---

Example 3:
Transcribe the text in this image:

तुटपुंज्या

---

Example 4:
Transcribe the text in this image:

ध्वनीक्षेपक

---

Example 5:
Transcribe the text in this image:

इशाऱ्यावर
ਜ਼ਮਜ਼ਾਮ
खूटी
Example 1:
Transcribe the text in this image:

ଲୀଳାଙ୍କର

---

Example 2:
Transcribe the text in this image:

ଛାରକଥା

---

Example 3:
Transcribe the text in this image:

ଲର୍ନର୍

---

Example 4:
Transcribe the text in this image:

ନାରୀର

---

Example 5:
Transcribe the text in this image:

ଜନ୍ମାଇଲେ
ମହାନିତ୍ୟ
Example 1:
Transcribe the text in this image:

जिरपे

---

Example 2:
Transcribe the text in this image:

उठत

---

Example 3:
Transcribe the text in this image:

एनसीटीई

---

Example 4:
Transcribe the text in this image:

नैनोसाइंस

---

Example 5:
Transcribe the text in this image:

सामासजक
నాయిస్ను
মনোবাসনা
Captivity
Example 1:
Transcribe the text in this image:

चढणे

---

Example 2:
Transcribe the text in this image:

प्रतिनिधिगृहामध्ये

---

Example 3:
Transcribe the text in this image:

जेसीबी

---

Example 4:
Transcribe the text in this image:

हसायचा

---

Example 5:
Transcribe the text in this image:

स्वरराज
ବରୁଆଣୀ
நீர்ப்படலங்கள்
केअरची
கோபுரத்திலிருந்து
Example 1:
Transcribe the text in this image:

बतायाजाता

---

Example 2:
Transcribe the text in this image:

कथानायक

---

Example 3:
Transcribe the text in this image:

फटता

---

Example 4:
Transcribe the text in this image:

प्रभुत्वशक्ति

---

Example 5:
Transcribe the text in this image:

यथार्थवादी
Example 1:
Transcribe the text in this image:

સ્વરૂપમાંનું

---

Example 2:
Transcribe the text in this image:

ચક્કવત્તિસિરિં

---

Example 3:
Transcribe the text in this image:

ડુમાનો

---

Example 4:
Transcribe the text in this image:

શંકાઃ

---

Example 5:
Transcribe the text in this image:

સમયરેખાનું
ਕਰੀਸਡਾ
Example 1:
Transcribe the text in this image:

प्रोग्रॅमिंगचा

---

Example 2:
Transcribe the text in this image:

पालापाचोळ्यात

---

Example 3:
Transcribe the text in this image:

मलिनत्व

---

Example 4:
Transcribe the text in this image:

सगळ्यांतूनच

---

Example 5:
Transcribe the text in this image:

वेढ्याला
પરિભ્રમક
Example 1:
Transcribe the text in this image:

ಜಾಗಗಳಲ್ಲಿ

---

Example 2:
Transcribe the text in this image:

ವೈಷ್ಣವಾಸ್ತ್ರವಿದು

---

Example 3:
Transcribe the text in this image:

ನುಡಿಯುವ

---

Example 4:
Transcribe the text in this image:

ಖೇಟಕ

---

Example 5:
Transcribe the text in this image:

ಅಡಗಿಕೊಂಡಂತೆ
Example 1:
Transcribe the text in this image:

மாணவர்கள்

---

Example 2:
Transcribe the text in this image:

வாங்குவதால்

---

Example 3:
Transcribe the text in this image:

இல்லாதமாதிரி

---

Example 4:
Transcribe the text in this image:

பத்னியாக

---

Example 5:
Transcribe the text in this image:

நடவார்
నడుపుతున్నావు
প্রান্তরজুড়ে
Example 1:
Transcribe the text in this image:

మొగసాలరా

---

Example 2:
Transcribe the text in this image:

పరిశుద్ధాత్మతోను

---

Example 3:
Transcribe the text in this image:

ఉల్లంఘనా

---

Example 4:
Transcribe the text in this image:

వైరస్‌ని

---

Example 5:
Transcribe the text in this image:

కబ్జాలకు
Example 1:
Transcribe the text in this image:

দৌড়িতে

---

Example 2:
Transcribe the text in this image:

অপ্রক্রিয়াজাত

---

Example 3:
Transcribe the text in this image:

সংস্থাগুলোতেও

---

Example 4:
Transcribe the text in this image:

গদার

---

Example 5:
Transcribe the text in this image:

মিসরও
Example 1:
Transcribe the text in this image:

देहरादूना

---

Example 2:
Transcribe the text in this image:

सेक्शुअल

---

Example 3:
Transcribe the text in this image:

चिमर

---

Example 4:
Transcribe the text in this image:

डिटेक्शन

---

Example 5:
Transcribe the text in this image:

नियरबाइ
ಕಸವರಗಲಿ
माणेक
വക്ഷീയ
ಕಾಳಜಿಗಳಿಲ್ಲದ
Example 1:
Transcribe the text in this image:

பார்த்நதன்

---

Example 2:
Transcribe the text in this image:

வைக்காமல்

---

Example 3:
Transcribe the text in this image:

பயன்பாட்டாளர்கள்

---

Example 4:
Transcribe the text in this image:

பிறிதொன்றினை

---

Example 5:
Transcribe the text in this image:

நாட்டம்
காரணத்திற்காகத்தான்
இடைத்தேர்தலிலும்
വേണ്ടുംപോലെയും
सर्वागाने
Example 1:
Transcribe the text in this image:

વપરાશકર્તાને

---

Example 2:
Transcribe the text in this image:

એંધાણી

- - - - -

▸ **Instructions to follow**
Repeat the records above exactly, from the first line to the last.

▸ **Output of the task**
---

Example 3:
Transcribe the text in this image:

तुटपुंज्या

---

Example 4:
Transcribe the text in this image:

ध्वनीक्षेपक

---

Example 5:
Transcribe the text in this image:

इशाऱ्यावर
ਜ਼ਮਜ਼ਾਮ
खूटी
Example 1:
Transcribe the text in this image:

ଲୀଳାଙ୍କର

---

Example 2:
Transcribe the text in this image:

ଛାରକଥା

---

Example 3:
Transcribe the text in this image:

ଲର୍ନର୍

---

Example 4:
Transcribe the text in this image:

ନାରୀର

---

Example 5:
Transcribe the text in this image:

ଜନ୍ମାଇଲେ
ମହାନିତ୍ୟ
Example 1:
Transcribe the text in this image:

जिरपे

---

Example 2:
Transcribe the text in this image:

उठत

---

Example 3:
Transcribe the text in this image:

एनसीटीई

---

Example 4:
Transcribe the text in this image:

नैनोसाइंस

---

Example 5:
Transcribe the text in this image:

सामासजक
నాయిస్ను
মনোবাসনা
Captivity
Example 1:
Transcribe the text in this image:

चढणे

---

Example 2:
Transcribe the text in this image:

प्रतिनिधिगृहामध्ये

---

Example 3:
Transcribe the text in this image:

जेसीबी

---

Example 4:
Transcribe the text in this image:

हसायचा

---

Example 5:
Transcribe the text in this image:

स्वरराज
ବରୁଆଣୀ
நீர்ப்படலங்கள்
केअरची
கோபுரத்திலிருந்து
Example 1:
Transcribe the text in this image:

बतायाजाता

---

Example 2:
Transcribe the text in this image:

कथानायक

---

Example 3:
Transcribe the text in this image:

फटता

---

Example 4:
Transcribe the text in this image:

प्रभुत्वशक्ति

---

Example 5:
Transcribe the text in this image:

यथार्थवादी
Example 1:
Transcribe the text in this image:

સ્વરૂપમાંનું

---

Example 2:
Transcribe the text in this image:

ચક્કવત્તિસિરિં

---

Example 3:
Transcribe the text in this image:

ડુમાનો

---

Example 4:
Transcribe the text in this image:

શંકાઃ

---

Example 5:
Transcribe the text in this image:

સમયરેખાનું
ਕਰੀਸਡਾ
Example 1:
Transcribe the text in this image:

प्रोग्रॅमिंगचा

---

Example 2:
Transcribe the text in this image:

पालापाचोळ्यात

---

Example 3:
Transcribe the text in this image:

मलिनत्व

---

Example 4:
Transcribe the text in this image:

सगळ्यांतूनच

---

Example 5:
Transcribe the text in this image:

वेढ्याला
પરિભ્રમક
Example 1:
Transcribe the text in this image:

ಜಾಗಗಳಲ್ಲಿ

---

Example 2:
Transcribe the text in this image:

ವೈಷ್ಣವಾಸ್ತ್ರವಿದು

---

Example 3:
Transcribe the text in this image:

ನುಡಿಯುವ

---

Example 4:
Transcribe the text in this image:

ಖೇಟಕ

---

Example 5:
Transcribe the text in this image:

ಅಡಗಿಕೊಂಡಂತೆ
Example 1:
Transcribe the text in this image:

மாணவர்கள்

---

Example 2:
Transcribe the text in this image:

வாங்குவதால்

---

Example 3:
Transcribe the text in this image:

இல்லாதமாதிரி

---

Example 4:
Transcribe the text in this image:

பத்னியாக

---

Example 5:
Transcribe the text in this image:

நடவார்
నడుపుతున్నావు
প্রান্তরজুড়ে
Example 1:
Transcribe the text in this image:

మొగసాలరా

---

Example 2:
Transcribe the text in this image:

పరిశుద్ధాత్మతోను

---

Example 3:
Transcribe the text in this image:

ఉల్లంఘనా

---

Example 4:
Transcribe the text in this image:

వైరస్‌ని

---

Example 5:
Transcribe the text in this image:

కబ్జాలకు
Example 1:
Transcribe the text in this image:

দৌড়িতে

---

Example 2:
Transcribe the text in this image:

অপ্রক্রিয়াজাত

---

Example 3:
Transcribe the text in this image:

সংস্থাগুলোতেও

---

Example 4:
Transcribe the text in this image:

গদার

---

Example 5:
Transcribe the text in this image:

মিসরও
Example 1:
Transcribe the text in this image:

देहरादूना

---

Example 2:
Transcribe the text in this image:

सेक्शुअल

---

Example 3:
Transcribe the text in this image:

चिमर

---

Example 4:
Transcribe the text in this image:

डिटेक्शन

---

Example 5:
Transcribe the text in this image:

नियरबाइ
ಕಸವರಗಲಿ
माणेक
വക്ഷീയ
ಕಾಳಜಿಗಳಿಲ್ಲದ
Example 1:
Transcribe the text in this image:

பார்த்நதன்

---

Example 2:
Transcribe the text in this image:

வைக்காமல்

---

Example 3:
Transcribe the text in this image:

பயன்பாட்டாளர்கள்

---

Example 4:
Transcribe the text in this image:

பிறிதொன்றினை

---

Example 5:
Transcribe the text in this image:

நாட்டம்
காரணத்திற்காகத்தான்
இடைத்தேர்தலிலும்
വേണ്ടുംപോലെയും
सर्वागाने
Example 1:
Transcribe the text in this image:

વપરાશકર્તાને

---

Example 2:
Transcribe the text in this image:

એંધાણી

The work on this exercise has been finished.